[Chart interpretation exercises]
□ □ □ □

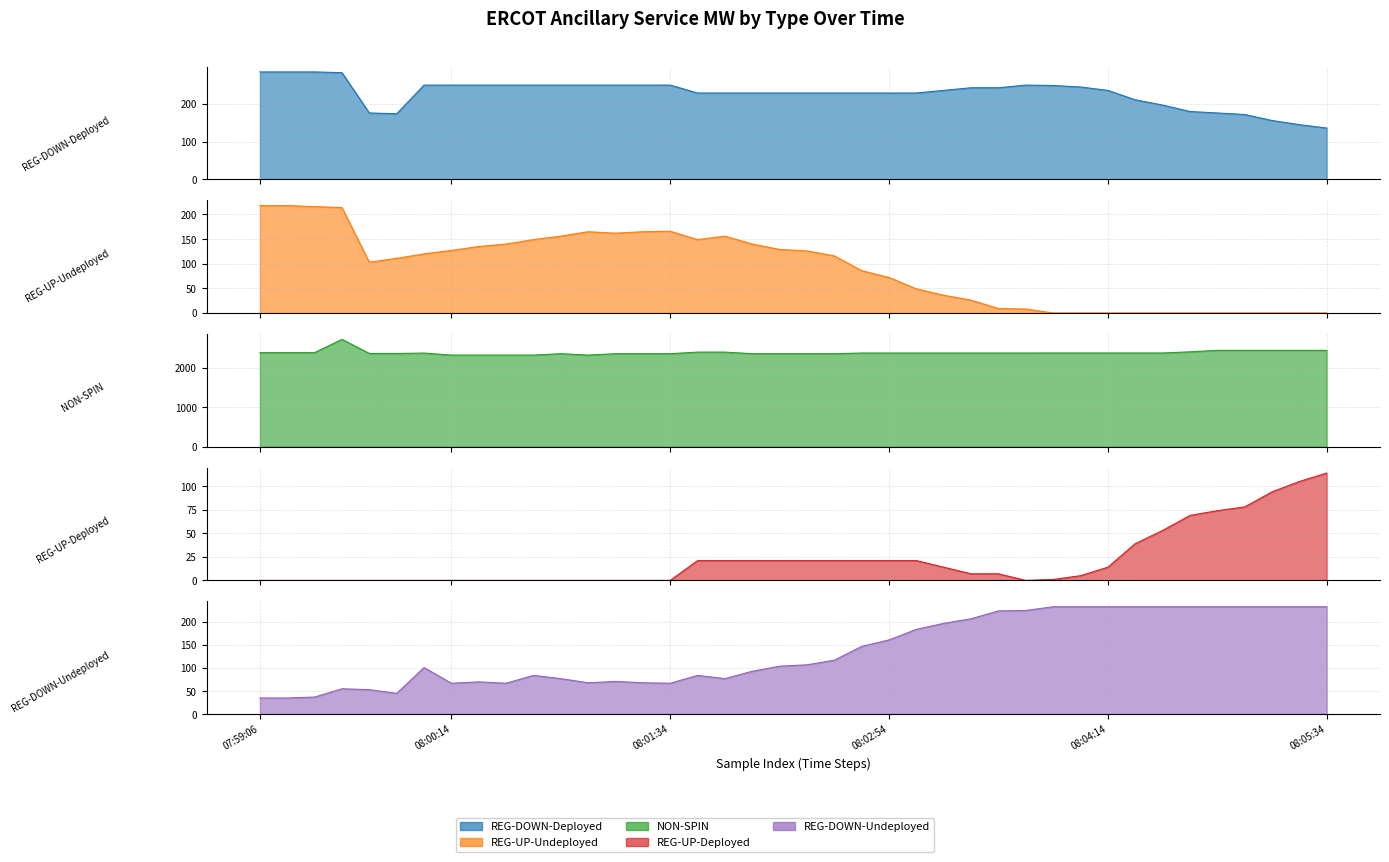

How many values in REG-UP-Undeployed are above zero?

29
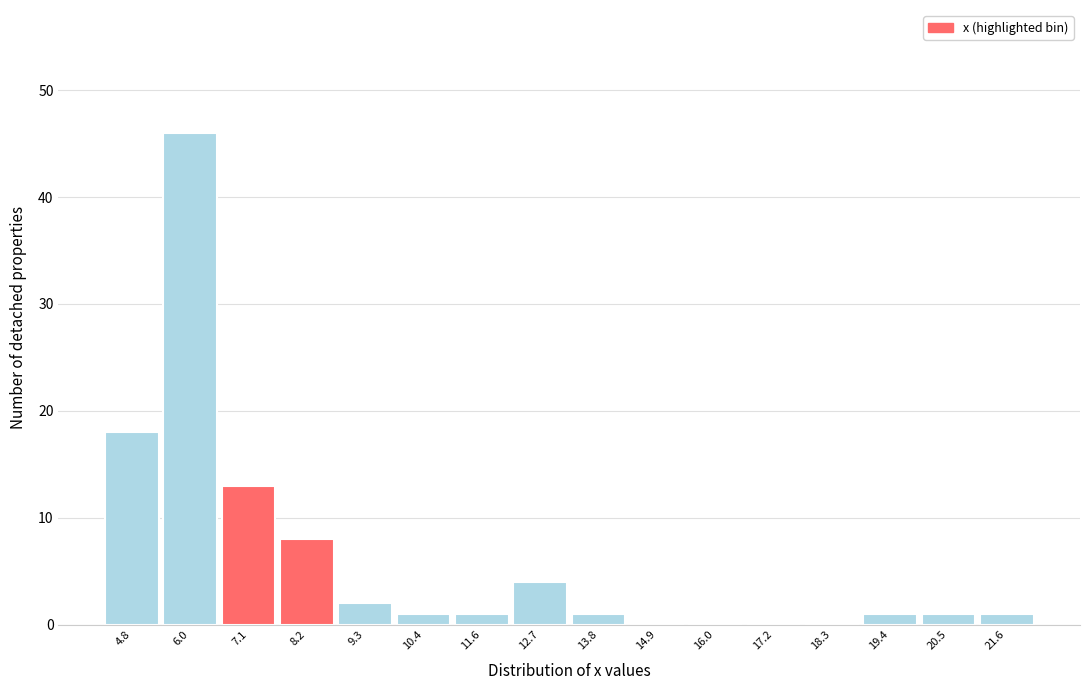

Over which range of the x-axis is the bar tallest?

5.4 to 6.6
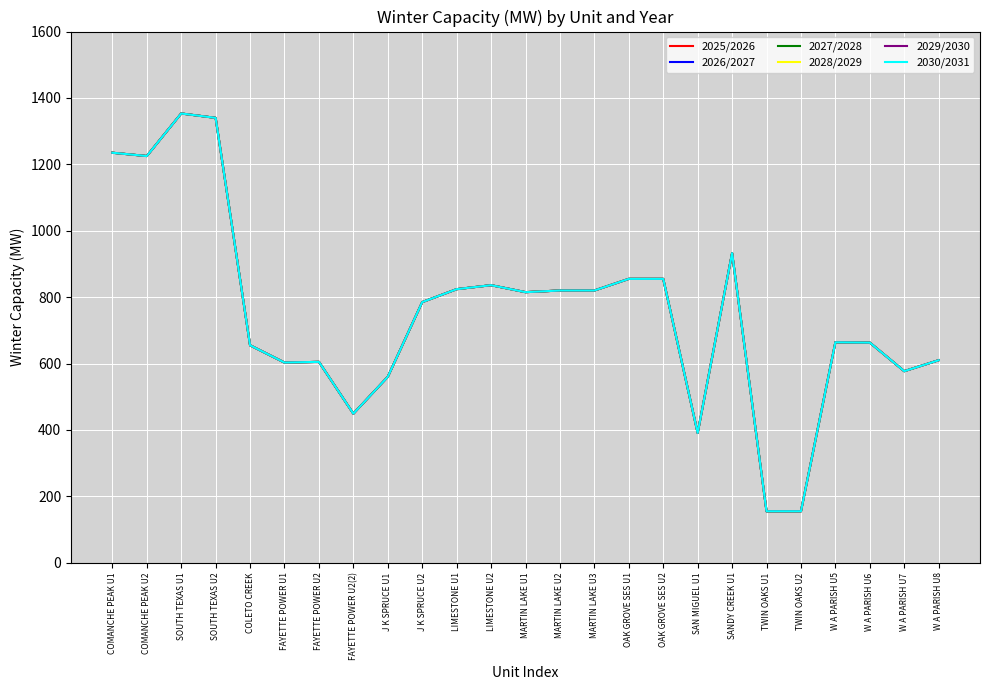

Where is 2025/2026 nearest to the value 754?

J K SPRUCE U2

□ □ □ □

> **Task brief**
Pull every line of text from the data above word for word, leaving out the pictures.

> **Task response**
How many values in REG-UP-Undeployed are above zero?

29

Over which range of the x-axis is the bar tallest?

5.4 to 6.6

Where is 2025/2026 nearest to the value 754?

J K SPRUCE U2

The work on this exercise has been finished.